Turkey meets expectations of Ahiska Turks: Foreign minister
About 100,000 Ahiska Turks granted citizenship, long-term residence permits, says Mevlut Cavusoglu
ANTALYA, Turkey
Turkey continued to meet expectations of Ahiska Turks, who moved to Turkey due to the conflict in Ukraine, the Turkish foreign minister said on Friday.
"About 100,000 (Ahiska Turks) living in Turkey have been granted citizenship and long-term residence permits,” Mevlut Cavusoglu said at a meeting of the Union of World Ahiska Turks held in Turkey’s Mediterranean resort city of Antalya.

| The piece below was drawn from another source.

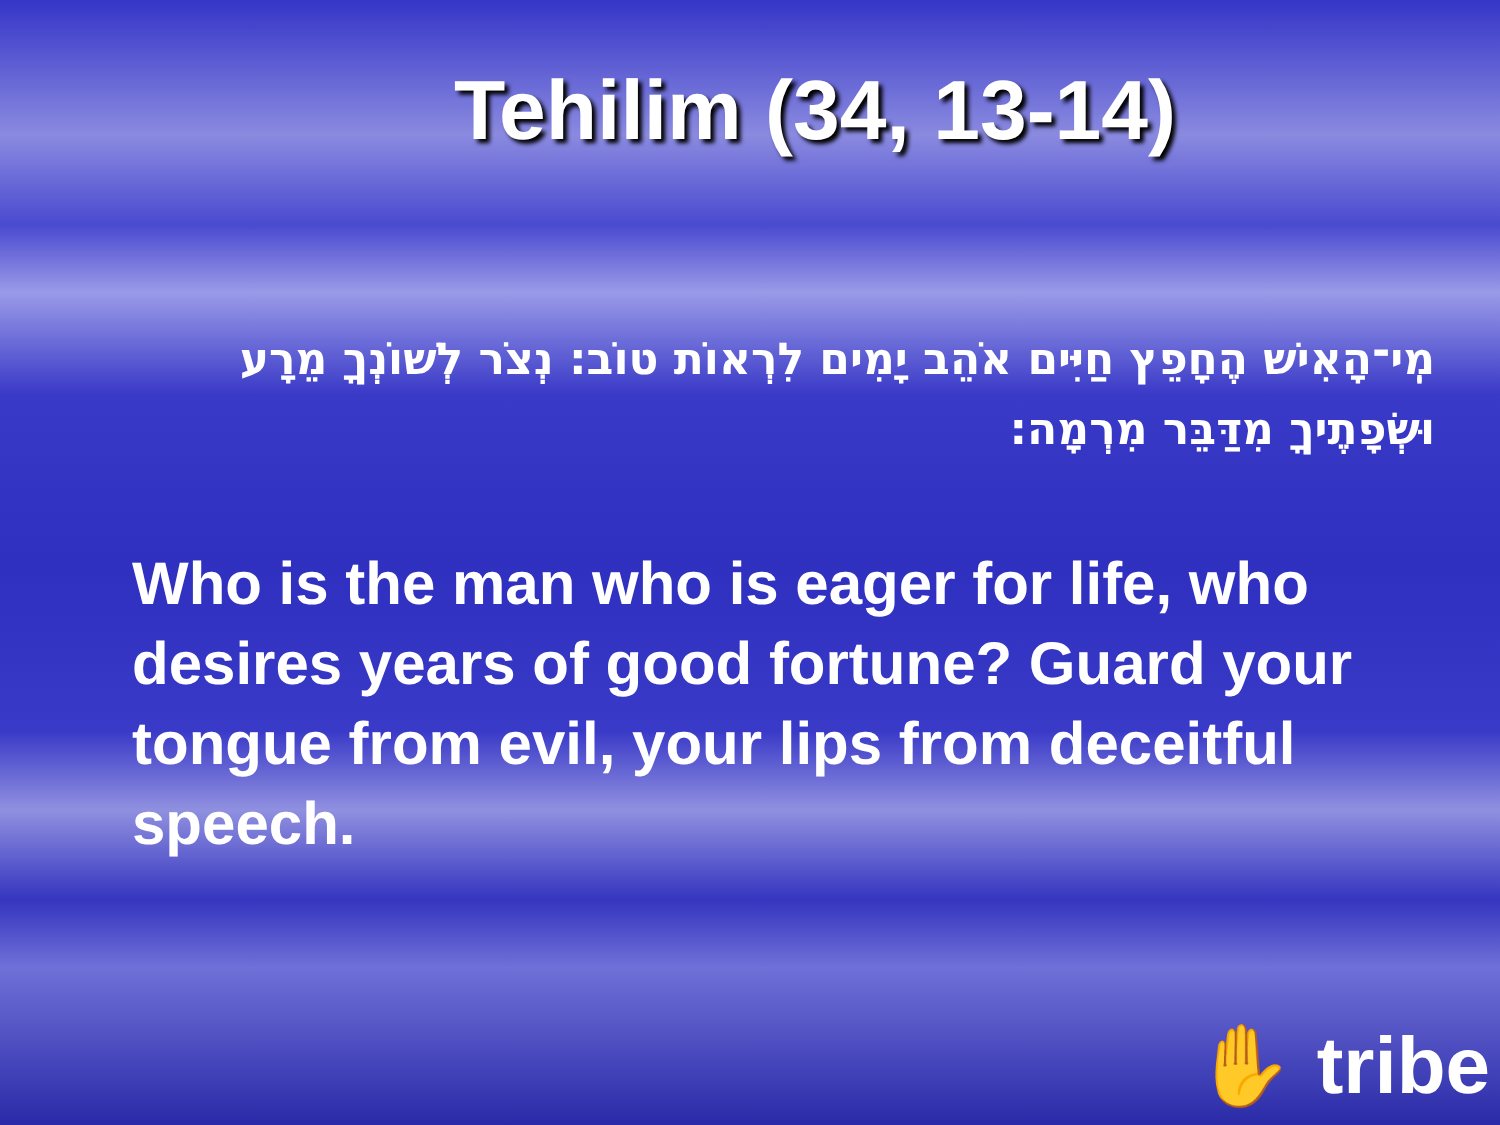Tehilim (34, 13-14)
מִֽי־הָאִישׁ הֶחָפֵץ חַיִּים אֹהֵב יָמִים לִרְאוֹת טוֹב: נְצֹר לְשׁוֹנְךָ מֵרָע וּשְׂפָתֶיךָ מִדַּבֵּר מִרְמָה:
Who is the man who is eager for life, who desires years of good fortune? Guard your tongue from evil, your lips from deceitful speech.
✋ tribe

Cavusoglu, who attended the meeting virtually, said that nearly 3,000 Ahiska people were settled in the Ahlat district of the eastern Bitlis province and the Uzumlu district of the eastern Erzincan province.
Underlining that they are working with all state institutions to meet the needs of Ahiska Turks, including employment, he said Turkey will never abandon them.

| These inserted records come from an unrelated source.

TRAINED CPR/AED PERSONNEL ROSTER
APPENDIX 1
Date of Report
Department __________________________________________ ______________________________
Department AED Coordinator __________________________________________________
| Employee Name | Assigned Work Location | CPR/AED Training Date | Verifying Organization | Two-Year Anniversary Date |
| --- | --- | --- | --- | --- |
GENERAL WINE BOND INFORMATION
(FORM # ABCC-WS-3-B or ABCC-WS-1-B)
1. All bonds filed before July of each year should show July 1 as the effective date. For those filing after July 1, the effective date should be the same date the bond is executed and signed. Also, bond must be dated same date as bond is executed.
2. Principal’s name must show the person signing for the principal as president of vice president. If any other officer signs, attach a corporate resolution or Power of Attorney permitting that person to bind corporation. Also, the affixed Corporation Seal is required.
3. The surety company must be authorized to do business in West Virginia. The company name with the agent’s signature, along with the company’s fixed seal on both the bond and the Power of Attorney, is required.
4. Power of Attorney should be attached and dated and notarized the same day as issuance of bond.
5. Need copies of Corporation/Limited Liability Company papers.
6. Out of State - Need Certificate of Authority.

“Fortunately, our brothers and sisters preserved their identity despite all the difficulties and migration. They preserved their language and religion, they never forgot their Turkishness,” he added.

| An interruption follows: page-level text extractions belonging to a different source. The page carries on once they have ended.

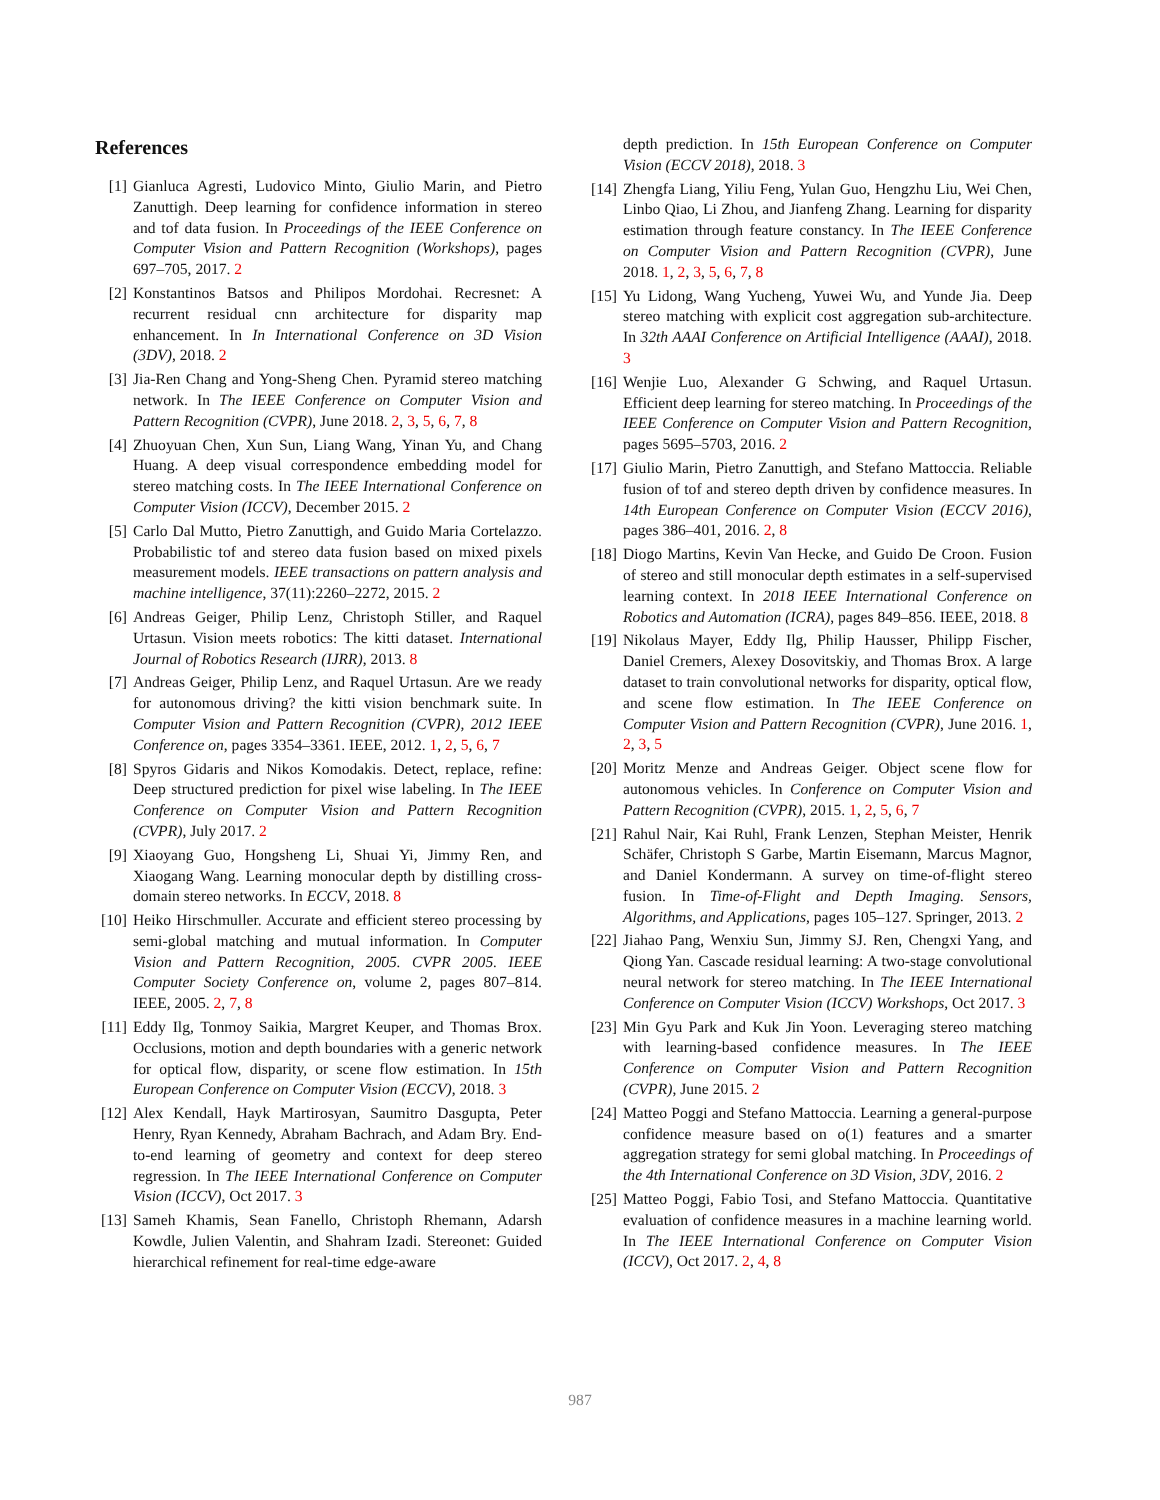References
[1] Gianluca Agresti, Ludovico Minto, Giulio Marin, and Pietro Zanuttigh. Deep learning for confidence information in stereo and tof data fusion. In Proceedings of the IEEE Conference on Computer Vision and Pattern Recognition (Workshops), pages 697–705, 2017. 2
[2] Konstantinos Batsos and Philipos Mordohai. Recresnet: A recurrent residual cnn architecture for disparity map enhancement. In In International Conference on 3D Vision (3DV), 2018. 2
[3] Jia-Ren Chang and Yong-Sheng Chen. Pyramid stereo matching network. In The IEEE Conference on Computer Vision and Pattern Recognition (CVPR), June 2018. 2, 3, 5, 6, 7, 8
[4] Zhuoyuan Chen, Xun Sun, Liang Wang, Yinan Yu, and Chang Huang. A deep visual correspondence embedding model for stereo matching costs. In The IEEE International Conference on Computer Vision (ICCV), December 2015. 2
[5] Carlo Dal Mutto, Pietro Zanuttigh, and Guido Maria Cortelazzo. Probabilistic tof and stereo data fusion based on mixed pixels measurement models. IEEE transactions on pattern analysis and machine intelligence, 37(11):2260–2272, 2015. 2
[6] Andreas Geiger, Philip Lenz, Christoph Stiller, and Raquel Urtasun. Vision meets robotics: The kitti dataset. International Journal of Robotics Research (IJRR), 2013. 8
[7] Andreas Geiger, Philip Lenz, and Raquel Urtasun. Are we ready for autonomous driving? the kitti vision benchmark suite. In Computer Vision and Pattern Recognition (CVPR), 2012 IEEE Conference on, pages 3354–3361. IEEE, 2012. 1, 2, 5, 6, 7
[8] Spyros Gidaris and Nikos Komodakis. Detect, replace, refine: Deep structured prediction for pixel wise labeling. In The IEEE Conference on Computer Vision and Pattern Recognition (CVPR), July 2017. 2
[9] Xiaoyang Guo, Hongsheng Li, Shuai Yi, Jimmy Ren, and Xiaogang Wang. Learning monocular depth by distilling cross-domain stereo networks. In ECCV, 2018. 8
[10] Heiko Hirschmuller. Accurate and efficient stereo processing by semi-global matching and mutual information. In Computer Vision and Pattern Recognition, 2005. CVPR 2005. IEEE Computer Society Conference on, volume 2, pages 807–814. IEEE, 2005. 2, 7, 8
[11] Eddy Ilg, Tonmoy Saikia, Margret Keuper, and Thomas Brox. Occlusions, motion and depth boundaries with a generic network for optical flow, disparity, or scene flow estimation. In 15th European Conference on Computer Vision (ECCV), 2018. 3
[12] Alex Kendall, Hayk Martirosyan, Saumitro Dasgupta, Peter Henry, Ryan Kennedy, Abraham Bachrach, and Adam Bry. End-to-end learning of geometry and context for deep stereo regression. In The IEEE International Conference on Computer Vision (ICCV), Oct 2017. 3
[13] Sameh Khamis, Sean Fanello, Christoph Rhemann, Adarsh Kowdle, Julien Valentin, and Shahram Izadi. Stereonet: Guided hierarchical refinement for real-time edge-aware
depth prediction. In 15th European Conference on Computer Vision (ECCV 2018), 2018. 3
[14] Zhengfa Liang, Yiliu Feng, Yulan Guo, Hengzhu Liu, Wei Chen, Linbo Qiao, Li Zhou, and Jianfeng Zhang. Learning for disparity estimation through feature constancy. In The IEEE Conference on Computer Vision and Pattern Recognition (CVPR), June 2018. 1, 2, 3, 5, 6, 7, 8
[15] Yu Lidong, Wang Yucheng, Yuwei Wu, and Yunde Jia. Deep stereo matching with explicit cost aggregation sub-architecture. In 32th AAAI Conference on Artificial Intelligence (AAAI), 2018. 3
[16] Wenjie Luo, Alexander G Schwing, and Raquel Urtasun. Efficient deep learning for stereo matching. In Proceedings of the IEEE Conference on Computer Vision and Pattern Recognition, pages 5695–5703, 2016. 2
[17] Giulio Marin, Pietro Zanuttigh, and Stefano Mattoccia. Reliable fusion of tof and stereo depth driven by confidence measures. In 14th European Conference on Computer Vision (ECCV 2016), pages 386–401, 2016. 2, 8
[18] Diogo Martins, Kevin Van Hecke, and Guido De Croon. Fusion of stereo and still monocular depth estimates in a self-supervised learning context. In 2018 IEEE International Conference on Robotics and Automation (ICRA), pages 849–856. IEEE, 2018. 8
[19] Nikolaus Mayer, Eddy Ilg, Philip Hausser, Philipp Fischer, Daniel Cremers, Alexey Dosovitskiy, and Thomas Brox. A large dataset to train convolutional networks for disparity, optical flow, and scene flow estimation. In The IEEE Conference on Computer Vision and Pattern Recognition (CVPR), June 2016. 1, 2, 3, 5
[20] Moritz Menze and Andreas Geiger. Object scene flow for autonomous vehicles. In Conference on Computer Vision and Pattern Recognition (CVPR), 2015. 1, 2, 5, 6, 7
[21] Rahul Nair, Kai Ruhl, Frank Lenzen, Stephan Meister, Henrik Schäfer, Christoph S Garbe, Martin Eisemann, Marcus Magnor, and Daniel Kondermann. A survey on time-of-flight stereo fusion. In Time-of-Flight and Depth Imaging. Sensors, Algorithms, and Applications, pages 105–127. Springer, 2013. 2
[22] Jiahao Pang, Wenxiu Sun, Jimmy SJ. Ren, Chengxi Yang, and Qiong Yan. Cascade residual learning: A two-stage convolutional neural network for stereo matching. In The IEEE International Conference on Computer Vision (ICCV) Workshops, Oct 2017. 3
[23] Min Gyu Park and Kuk Jin Yoon. Leveraging stereo matching with learning-based confidence measures. In The IEEE Conference on Computer Vision and Pattern Recognition (CVPR), June 2015. 2
[24] Matteo Poggi and Stefano Mattoccia. Learning a general-purpose confidence measure based on o(1) features and a smarter aggregation strategy for semi global matching. In Proceedings of the 4th International Conference on 3D Vision, 3DV, 2016. 2
[25] Matteo Poggi, Fabio Tosi, and Stefano Mattoccia. Quantitative evaluation of confidence measures in a machine learning world. In The IEEE International Conference on Computer Vision (ICCV), Oct 2017. 2, 4, 8
987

He also congratulated Ziyaddin Kassanov who was re-elected head of the union on Friday.
On Nov. 14, 1944, around 100,000 Ahiska Turks were deported from their ancestral lands in Georgia’s Meskheti region to distant parts of the Soviet Union.
During nearly 40-day deportation from homeland to Uzbekistan, Kazakhstan, and Kyrgyzstan, around 13,000 Ahiska Turks lost their lives due to hunger, cold weather, and diseases.
Up to 500,000 Ahiska Turks scattered across nine countries, including Turkey, Georgia, Azerbaijan, the US, and the Central Asian republics.